With that refined 7 nanometer process, IBM is also able to get faster clock speeds out of Samsung on the Power11 than it could get from the Power10. Had IBM used a strategy from a different time, this so-called Power11 chip would have been etched using Samsung’s 5 nanometer process and boosted its performance while shrinking the power and it would have been called the Power10+ chip. But the improvement with a Power11 shrink from 7 nanometers to 5 nanometers was not enough to justify the cost. And to be fair, as we said before, what became Power10 was more like a Power11 design cycle and the Power10 as originally conceived was scrapped thanks to GlobalFoundries and its fab issues. So in another sense, this is really the Power11+ chip.

Anyway, here are two examples of the clock speed deltas. The Power10 chip used in the two-socket Power S1022 server ran at 4 GHz flat, but the Power11 chip in the two-socket Power S1122 will cycle up to 4.15 GHz. That is a nominal increase, but IBM is also boosting the number of cores in the Power11 machine because the yields have gone way up on the refined 7 nanometer process. We do not have precise numbers across the whole Power11 product line, but Goldener tells The Four Hundred that the Power S1120 will have 50 percent more cores than the Power S1020, and they will run a bit faster, too, so that should be 56 percent more performance on just the hardware alone. With tweaks to software and various tunings, the performance boost will be even higher for many different types of applications.

On the Power E1180, the cores run at 4.4 GHz, and on the Power E1080, by contrast, the cores had a maximum clock speed of 4.15 GHz. That is a tiny but more than 6 percent more oomph from clock speeds alone, and we strongly suspect that IBM will be doubling up the cores with a dual-chip module. (We don’t know the exact number.)

We do not know anything about pricing yet, but each new generation of hardware implies higher performance and better price/performance, so that is our expectation and we will be working to figure out what the deal is with the Power11 machines.

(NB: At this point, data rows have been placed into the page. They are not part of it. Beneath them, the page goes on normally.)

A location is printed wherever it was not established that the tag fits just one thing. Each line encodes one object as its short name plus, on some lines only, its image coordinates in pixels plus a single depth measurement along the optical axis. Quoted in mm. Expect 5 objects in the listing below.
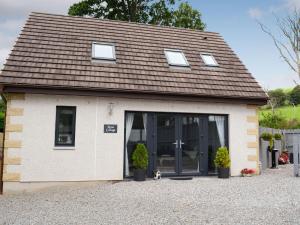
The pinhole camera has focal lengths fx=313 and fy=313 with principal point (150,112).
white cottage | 9734
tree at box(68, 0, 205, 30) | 25438
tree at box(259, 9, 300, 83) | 28172
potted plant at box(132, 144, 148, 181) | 10297
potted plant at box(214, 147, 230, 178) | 11125
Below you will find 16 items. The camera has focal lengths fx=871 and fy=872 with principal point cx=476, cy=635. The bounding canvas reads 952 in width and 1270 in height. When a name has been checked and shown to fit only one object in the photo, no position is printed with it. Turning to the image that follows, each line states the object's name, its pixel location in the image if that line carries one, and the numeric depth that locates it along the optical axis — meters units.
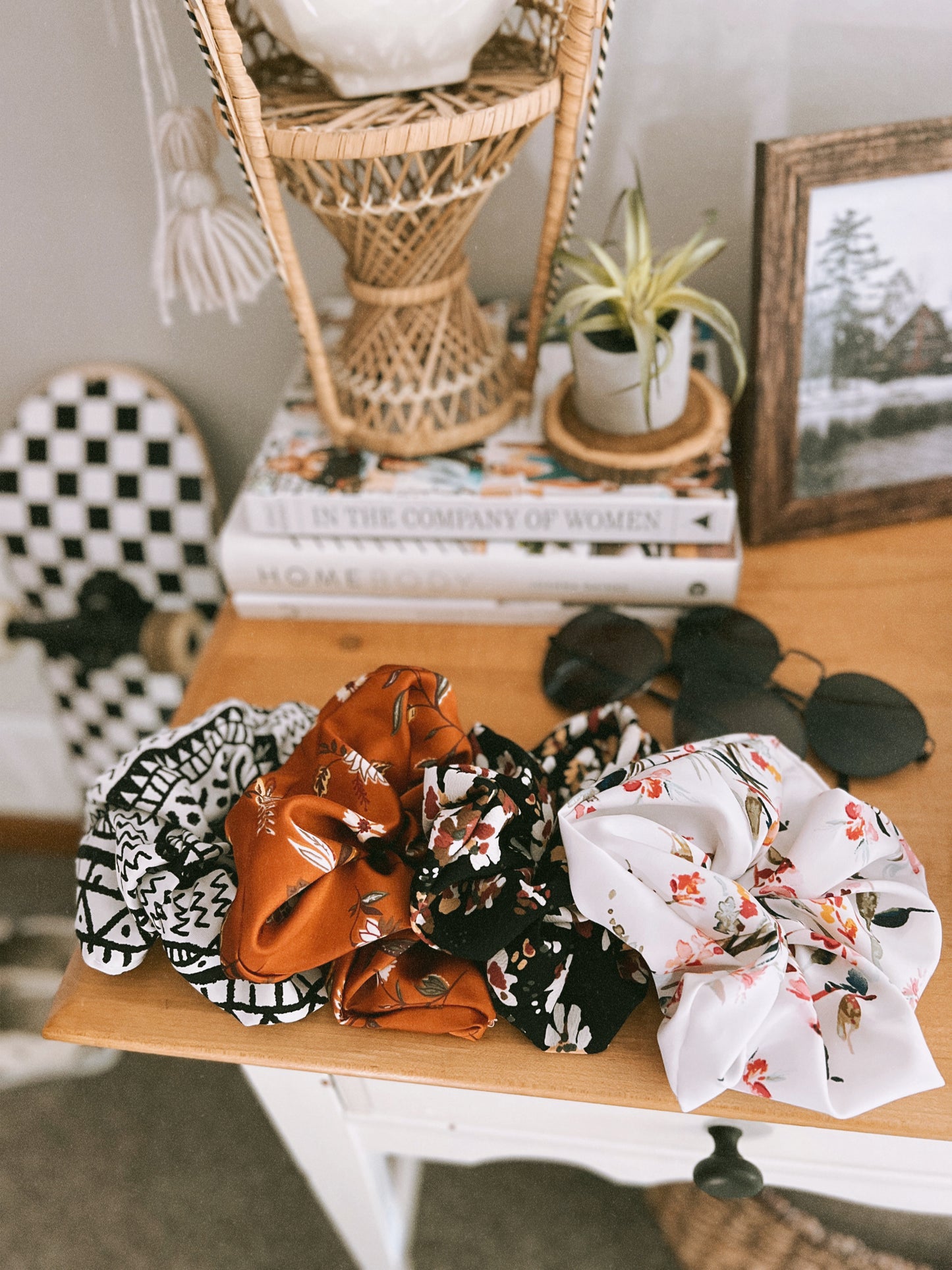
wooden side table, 0.48
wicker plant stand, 0.54
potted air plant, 0.63
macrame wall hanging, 0.68
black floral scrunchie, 0.46
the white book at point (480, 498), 0.67
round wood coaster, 0.68
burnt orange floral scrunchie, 0.46
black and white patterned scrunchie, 0.49
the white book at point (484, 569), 0.68
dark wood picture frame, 0.62
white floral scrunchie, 0.44
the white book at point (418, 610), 0.72
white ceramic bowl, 0.51
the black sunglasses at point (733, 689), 0.60
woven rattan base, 0.84
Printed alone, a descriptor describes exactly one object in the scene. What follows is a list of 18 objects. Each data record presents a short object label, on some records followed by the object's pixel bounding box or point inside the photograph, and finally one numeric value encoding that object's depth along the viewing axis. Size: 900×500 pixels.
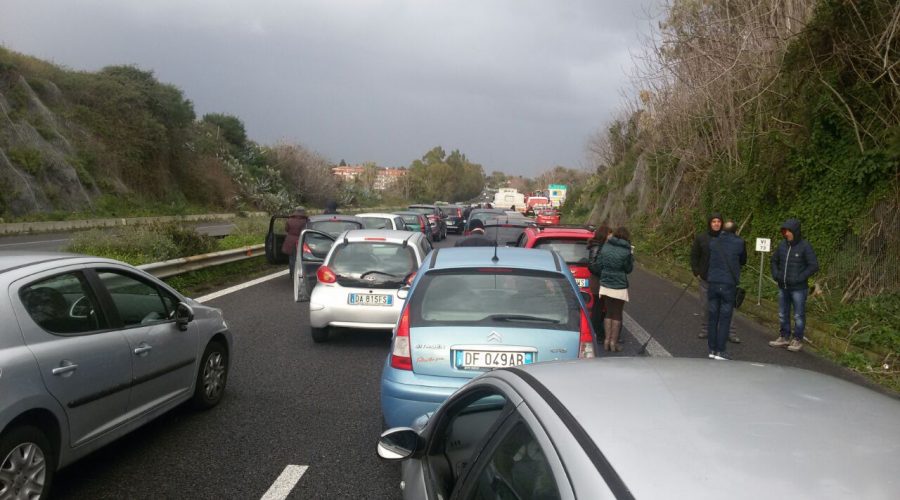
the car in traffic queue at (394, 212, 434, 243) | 21.63
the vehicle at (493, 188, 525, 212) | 80.94
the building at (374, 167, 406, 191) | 145.64
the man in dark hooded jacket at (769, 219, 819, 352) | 9.73
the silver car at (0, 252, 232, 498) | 3.95
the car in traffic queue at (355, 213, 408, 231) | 16.41
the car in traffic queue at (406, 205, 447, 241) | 32.94
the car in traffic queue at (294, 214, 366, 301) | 11.16
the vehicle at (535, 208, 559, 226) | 42.72
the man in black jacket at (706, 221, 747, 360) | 8.95
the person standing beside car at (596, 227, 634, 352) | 9.29
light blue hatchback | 5.17
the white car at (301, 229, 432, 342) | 9.18
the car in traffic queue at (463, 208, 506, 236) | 27.50
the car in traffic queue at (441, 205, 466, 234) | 42.69
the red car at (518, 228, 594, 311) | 10.37
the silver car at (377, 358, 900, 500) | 1.66
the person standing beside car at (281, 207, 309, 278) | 14.74
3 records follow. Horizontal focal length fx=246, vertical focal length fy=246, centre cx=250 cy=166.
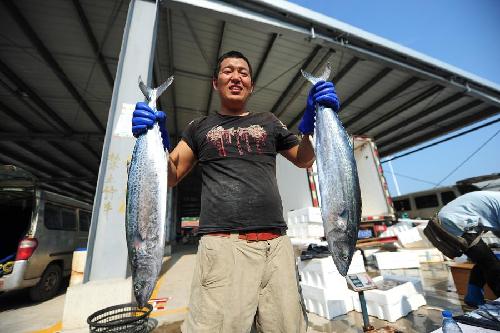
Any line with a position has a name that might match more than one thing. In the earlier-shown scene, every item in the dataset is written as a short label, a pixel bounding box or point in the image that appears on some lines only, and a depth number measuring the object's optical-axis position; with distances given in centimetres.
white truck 716
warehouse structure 418
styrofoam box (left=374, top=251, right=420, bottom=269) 637
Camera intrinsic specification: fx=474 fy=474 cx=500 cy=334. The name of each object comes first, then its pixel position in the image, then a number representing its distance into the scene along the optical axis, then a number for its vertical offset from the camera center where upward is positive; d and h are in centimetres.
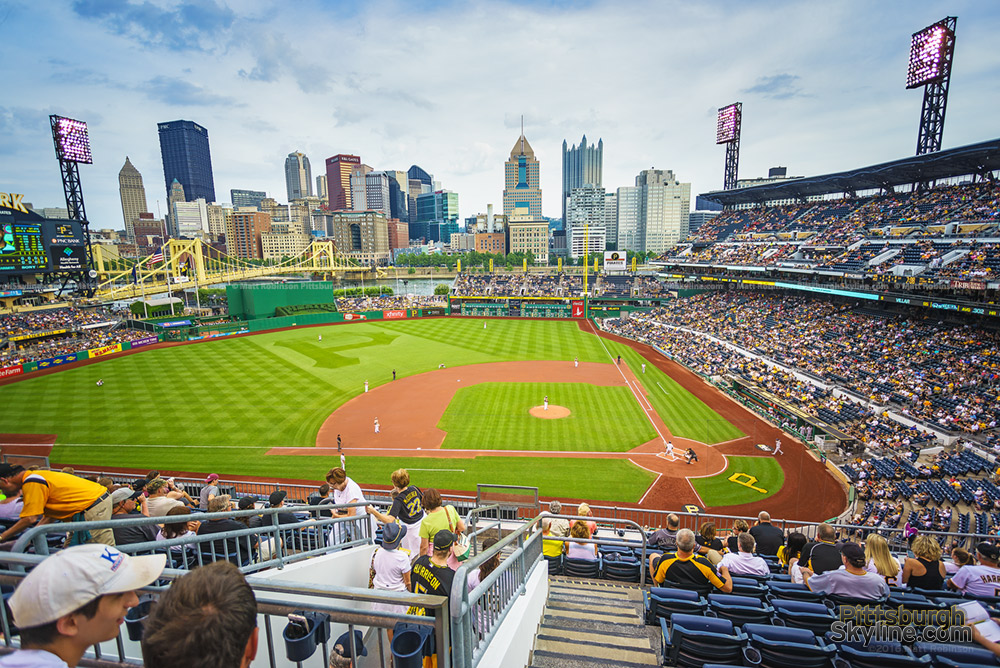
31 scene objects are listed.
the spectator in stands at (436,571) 446 -305
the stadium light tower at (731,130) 6253 +1494
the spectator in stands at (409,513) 668 -378
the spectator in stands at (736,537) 943 -598
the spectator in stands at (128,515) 648 -399
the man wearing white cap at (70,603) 207 -156
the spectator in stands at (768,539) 940 -579
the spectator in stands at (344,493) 861 -447
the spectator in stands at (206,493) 1130 -588
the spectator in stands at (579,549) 925 -605
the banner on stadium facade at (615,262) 8988 -315
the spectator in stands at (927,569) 700 -481
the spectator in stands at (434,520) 629 -366
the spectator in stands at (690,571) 666 -462
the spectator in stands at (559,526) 984 -580
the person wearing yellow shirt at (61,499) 579 -312
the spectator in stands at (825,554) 680 -447
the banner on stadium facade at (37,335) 4534 -776
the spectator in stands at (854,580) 620 -444
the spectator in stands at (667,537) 891 -553
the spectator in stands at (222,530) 686 -430
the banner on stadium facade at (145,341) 5022 -936
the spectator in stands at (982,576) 684 -484
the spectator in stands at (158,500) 855 -449
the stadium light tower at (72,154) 5709 +1216
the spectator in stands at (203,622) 190 -152
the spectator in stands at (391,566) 571 -378
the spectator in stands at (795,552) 739 -511
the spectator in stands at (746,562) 754 -505
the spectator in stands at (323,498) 944 -515
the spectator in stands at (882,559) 685 -457
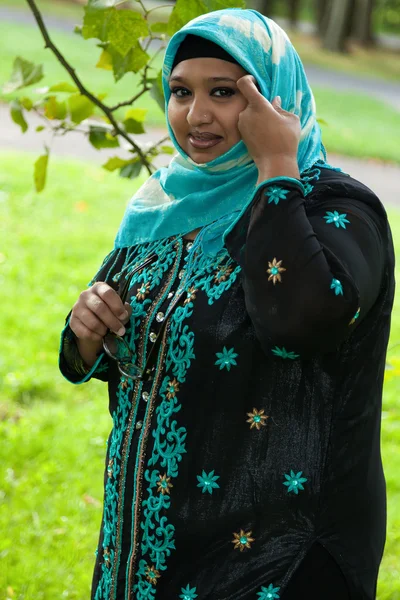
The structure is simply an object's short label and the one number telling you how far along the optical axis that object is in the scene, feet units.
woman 5.92
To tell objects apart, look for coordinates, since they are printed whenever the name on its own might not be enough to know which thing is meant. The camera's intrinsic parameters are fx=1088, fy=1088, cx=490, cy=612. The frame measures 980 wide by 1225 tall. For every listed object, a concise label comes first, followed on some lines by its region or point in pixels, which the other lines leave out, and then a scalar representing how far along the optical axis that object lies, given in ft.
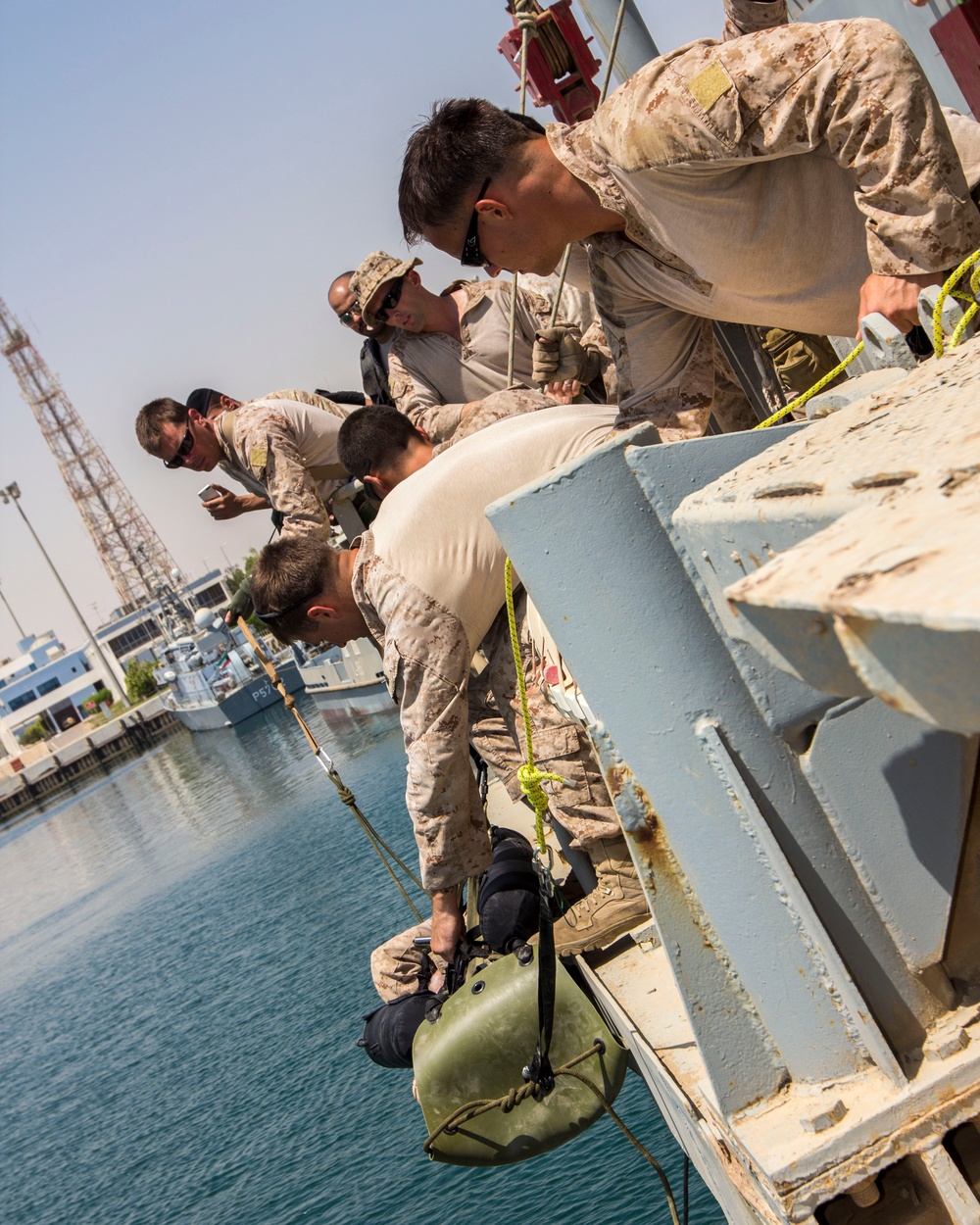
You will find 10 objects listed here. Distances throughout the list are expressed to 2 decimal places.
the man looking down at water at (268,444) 14.98
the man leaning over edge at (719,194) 6.75
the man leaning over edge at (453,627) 9.95
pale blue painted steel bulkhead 5.90
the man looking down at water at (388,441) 12.16
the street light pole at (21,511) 201.26
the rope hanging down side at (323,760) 15.51
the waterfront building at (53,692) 277.44
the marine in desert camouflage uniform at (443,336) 13.66
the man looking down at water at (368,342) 14.74
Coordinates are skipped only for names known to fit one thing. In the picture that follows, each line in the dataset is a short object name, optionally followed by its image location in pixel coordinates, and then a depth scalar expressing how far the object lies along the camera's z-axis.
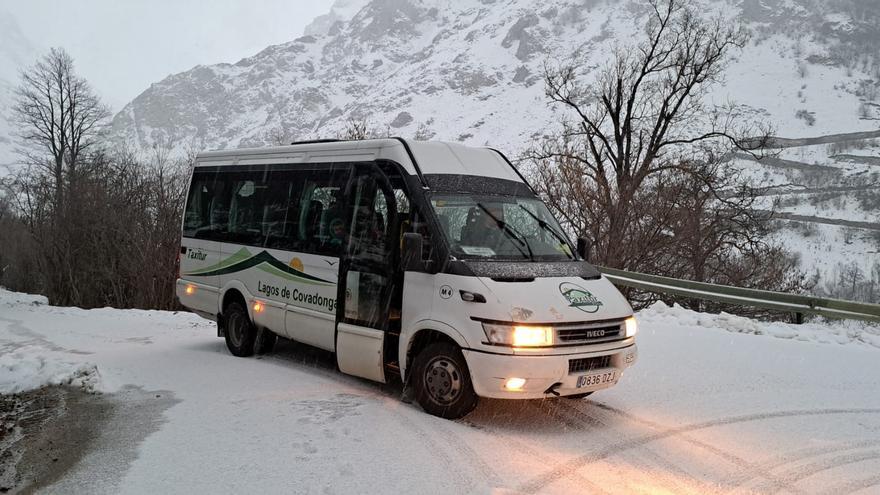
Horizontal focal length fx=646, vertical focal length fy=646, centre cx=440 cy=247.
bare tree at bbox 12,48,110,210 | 39.59
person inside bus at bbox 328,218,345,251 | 7.02
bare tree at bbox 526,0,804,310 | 21.33
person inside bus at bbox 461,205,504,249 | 6.00
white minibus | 5.39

Five machines are being revealed today for shipments starting on July 25 – that would be the Power S1122 and Power L1122 (different from each other in configuration and pricing, with the L models being lower cost and running only Linux), the Power S1124 and Power L1124 (ditto here), the Power E1150 midrange box, and the Power E1180 high-end machine. Next year, IBM will roll out the kicker to the “Bonnell” Power S1012, which will also be a half-width single-socket machine with relatively low core count aimed at entry customers and which will be called the Power S1112. The Power11 chips will also be available in systems on the PowerVS cloud starting on July 15, and in a way, PowerVS is a sixth kind of system from the point of view of customers. (We do not know what machines IBM itself is deploying in the PowerVS cloud, but we strongly suspect it will be a mix of Power S1112 entry machines and Power E1180 high-end machines.)

With the Power11, IBM is focusing a lot on energy efficiency, which is something that Goldener says is based on input from customers who want to spend less on operational expenses. There is a 2.5D integrated stacked capacitor and other thermal technologies that help optimize power consumption with the Power11 chip (we will be looking into this more deeply once we find out more), and IBM has also added a third operating mode with the Power11 processor that allows customers to find a middle path between the maximum performance mode and maximum energy savings modes of the Power10 processor. With the Power11, there is an energy efficient mode that lets you sacrifice somewhere between 5 percent and 10 percent of core performance to save up to 28 percent in energy consumption as the core runs. (Goldener called this a “smart thermometer” approach.)

The Power11 machine use high-speed DDR5 memory, as we have previously reported, but as we found out two months ago, at least some of the Power11 machines will also support DDR4 memory cards if customers don’t want to reinvest in memory and are willing to sacrifice some memory bandwidth to preserve their investments.